The tasks ▸
(1) Reproduce the part of the Python introduction notebook that opens with the words containing "You see? I continued" and closes with "using argument substitutions.", without changing a character.
(2) Write the next part of the Python introduction notebook, starting after the last line shown.

Page excerpt ▸
#!/usr/bin/env python
# coding: utf-8

# <span style="font-size: 200%">Introduction to Python (2)</span>
# ===

# Sequence types
# ===
# 
# Lists
# ---
# 
# Mutable sequences of values.

# In[1]:


l = [2, 5, 2, 3, 7]
type(l)


# Lists can be heterogeneous, but we typically don't use that.

# In[2]:


a = 'spezi'
[3, 'abc', 1.3e20, [a, a, 2]]


# Sequence types
# ===
# 
# Tuples
# ---
# 
# Immutable sequences of values.

# In[3]:


t = 'white', 77, 1.5
type(t)


# In[4]:


color, width, scale = t
width


# Sequence types
# ===
# 
# Strings (1/2)
# ---
# 
# Immutable sequences of characters.

# In[5]:


'a string can be written in single quotes'


# Strings can also be written with double quotes, or over multiple lines with triple-quotes.

# In[6]:


"this makes it easier to use the ' character"


# In[7]:


"""This is a multiline string.

You see? I continued after a blank line."""


# Sequence types
# ===
# 
# Strings (2/2)
# ---
# 
# A common operation is formatting strings using argument substitutions.

# In[8]:


'{} times {} equals {:.2f}'.format('pi', 2, 6.283185307179586)


# Accessing arguments by position or name is more readable.

# In[9]:


'{1} times {0} equals {2:.2f}'.format('pi', 2, 6.283185307179586)

Dataset content ▸
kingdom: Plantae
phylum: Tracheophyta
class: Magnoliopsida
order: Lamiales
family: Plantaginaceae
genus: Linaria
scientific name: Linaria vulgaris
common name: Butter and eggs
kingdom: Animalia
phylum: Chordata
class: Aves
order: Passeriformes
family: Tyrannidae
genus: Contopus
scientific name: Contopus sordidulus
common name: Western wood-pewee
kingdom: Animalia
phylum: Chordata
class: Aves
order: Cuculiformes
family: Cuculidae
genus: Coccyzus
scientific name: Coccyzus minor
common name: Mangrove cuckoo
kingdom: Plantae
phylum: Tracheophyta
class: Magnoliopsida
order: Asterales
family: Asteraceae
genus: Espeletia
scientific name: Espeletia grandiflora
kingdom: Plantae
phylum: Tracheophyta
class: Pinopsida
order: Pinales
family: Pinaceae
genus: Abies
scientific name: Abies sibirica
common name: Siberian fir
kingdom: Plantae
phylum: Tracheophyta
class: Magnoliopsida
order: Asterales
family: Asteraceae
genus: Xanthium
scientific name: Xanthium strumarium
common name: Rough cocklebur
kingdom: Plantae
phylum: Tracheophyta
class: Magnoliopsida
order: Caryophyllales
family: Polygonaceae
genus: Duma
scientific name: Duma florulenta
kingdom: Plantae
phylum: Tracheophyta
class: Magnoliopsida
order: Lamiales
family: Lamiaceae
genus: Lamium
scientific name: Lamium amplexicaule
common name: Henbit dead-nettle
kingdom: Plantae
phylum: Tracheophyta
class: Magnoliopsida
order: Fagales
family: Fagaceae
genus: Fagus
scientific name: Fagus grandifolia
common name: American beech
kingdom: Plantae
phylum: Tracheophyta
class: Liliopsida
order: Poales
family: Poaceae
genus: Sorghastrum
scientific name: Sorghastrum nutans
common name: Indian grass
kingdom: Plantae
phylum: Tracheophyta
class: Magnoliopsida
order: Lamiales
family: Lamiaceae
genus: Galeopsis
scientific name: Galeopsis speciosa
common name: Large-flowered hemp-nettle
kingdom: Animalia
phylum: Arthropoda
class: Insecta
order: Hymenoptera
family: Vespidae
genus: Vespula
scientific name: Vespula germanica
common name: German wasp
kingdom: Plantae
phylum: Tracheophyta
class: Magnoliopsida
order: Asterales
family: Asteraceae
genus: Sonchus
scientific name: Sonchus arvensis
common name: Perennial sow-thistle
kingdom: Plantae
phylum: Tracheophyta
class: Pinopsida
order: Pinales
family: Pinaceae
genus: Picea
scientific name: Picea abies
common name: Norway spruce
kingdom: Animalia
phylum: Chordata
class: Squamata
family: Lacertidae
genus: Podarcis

Exercise results ▸
(1)
You see? I continued after a blank line."""


# Sequence types
# ===
# 
# Strings (2/2)
# ---
# 
# A common operation is formatting strings using argument substitutions.

(2)
# In[10]:


'{number} times {amount} equals {result:.2f}'.format(number='pi', amount=2,
                                                     result=6.283185307179586)


# Sequence types
# ===
# 
# Common operations (1/2)
# ---
# 
# All sequence types support concatenation, membership/substring tests, indexing, and slicing.

# In[11]:


[1, 2, 3] + [4, 5, 6]


# In[12]:


'bier' in 'we drinken bier vanaf half 5'


# In[13]:


'abcdefghijkl'[5]


# Sequence types
# ===
# 
# Slicing
# ---
# 
# Slice `s` from `i` to `j` with `s[i:j]`.

# In[14]:


'abcdefghijkl'[4:8]


# In[15]:


'abcdefghijkl'[:3]


# We can also define the step `k` with `s[i:j:k]`.

# In[16]:


'abcdefghijkl'[7:3:-1]


# Sequence types
# ===
# 
# Common operations (2/2)
# ---
# 
# Contrary to strings and tuples, lists are mutable. We can also get their length, smallest/largest item, and number/position of certain items.

# In[17]:


len('attacgataggcatccgt')


# In[18]:


max([17, 86, 34, 51])


# In[19]:


('atg', 22, True, 'atg').count('atg')


# Sequence types
# ===
# 
# Additional operations with lists
# ---
# 
# We can replace, add, remove, reverse and sort items in-place.

# In[20]:


l = [1, 2, 3, 4]
l[3] = 7
l.append(1)
l[1:3] = [3, 2]
l.sort()
l.reverse()


# In[21]:


l


# Dictionaries
# ===
# 
# Dictionaries map *hashable* values to arbitrary objects
# ---
# 
# * All built-in immutable objects are hashable.
# * No built-in mutable objects are hashable.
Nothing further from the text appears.